=== Aim of the task ===
In the data below, find the lines containing "down" and say how many there are, nothing more.

=== Information supplied ===
---
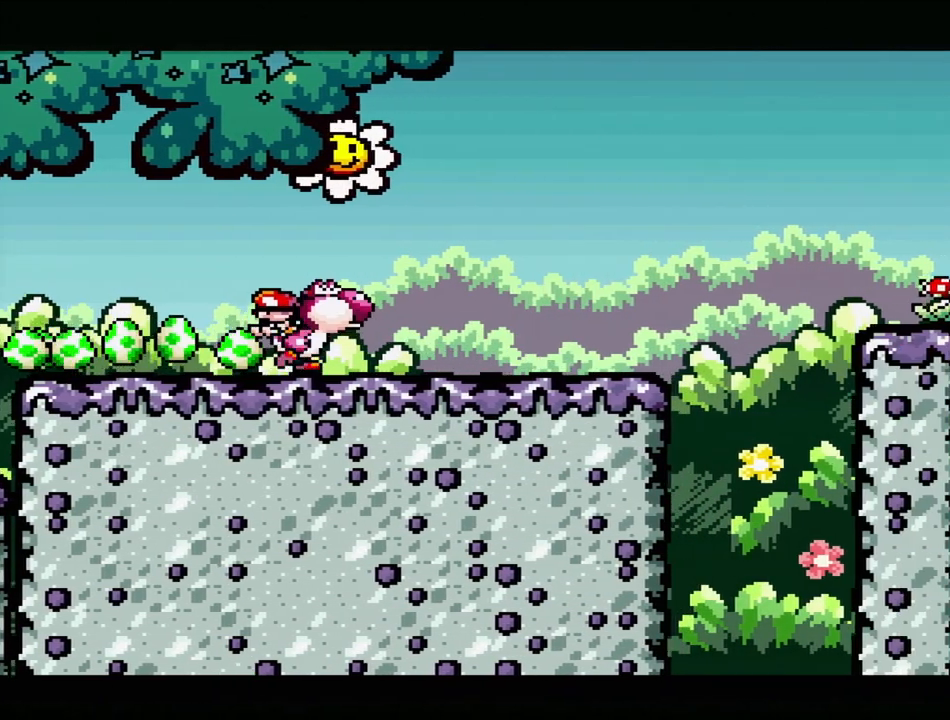
{"buttons": ["DPAD_RIGHT"], "events": [[50, "DPAD_DOWN", "down"], [217, "DPAD_DOWN", "up"], [367, "DPAD_RIGHT", "down"]]}
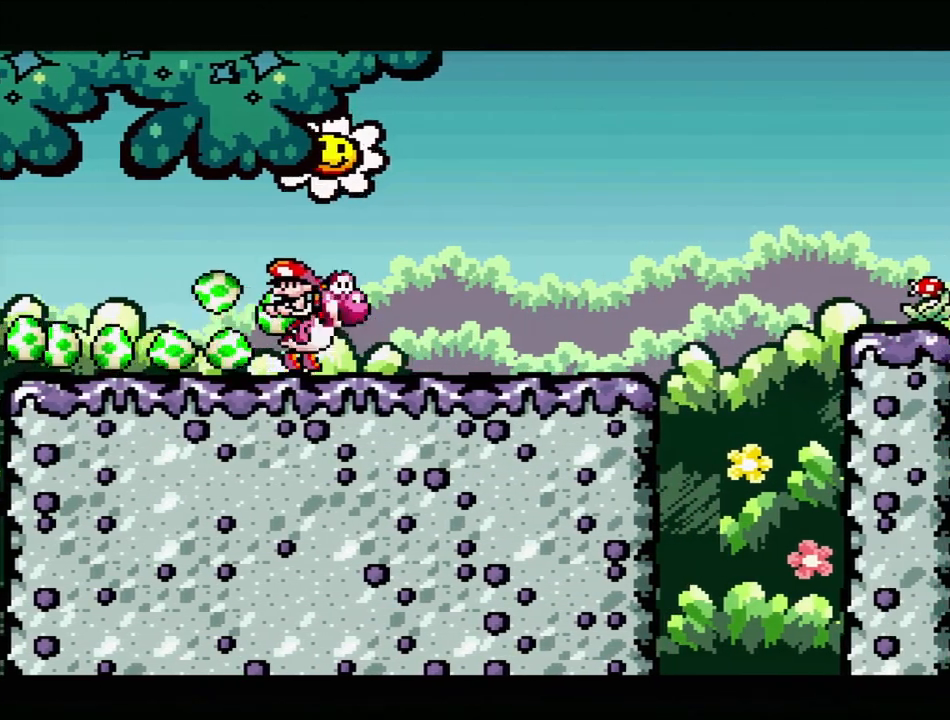
{"buttons": ["DPAD_RIGHT"], "events": []}
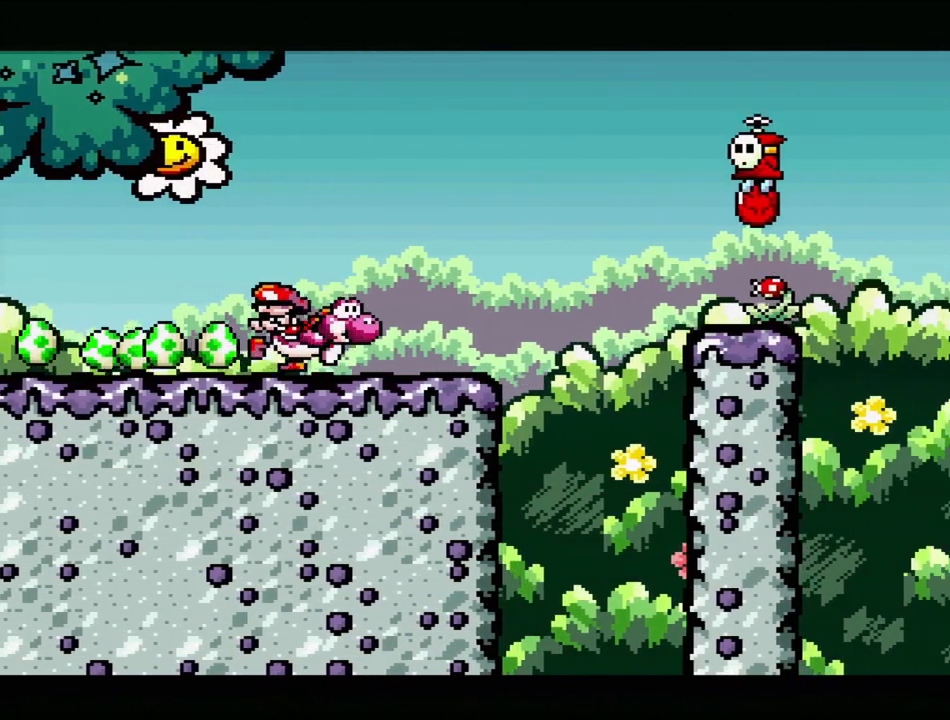
{"buttons": ["A"], "events": [[67, "DPAD_RIGHT", "up"], [150, "A", "down"]]}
---
=== Task answer ===
2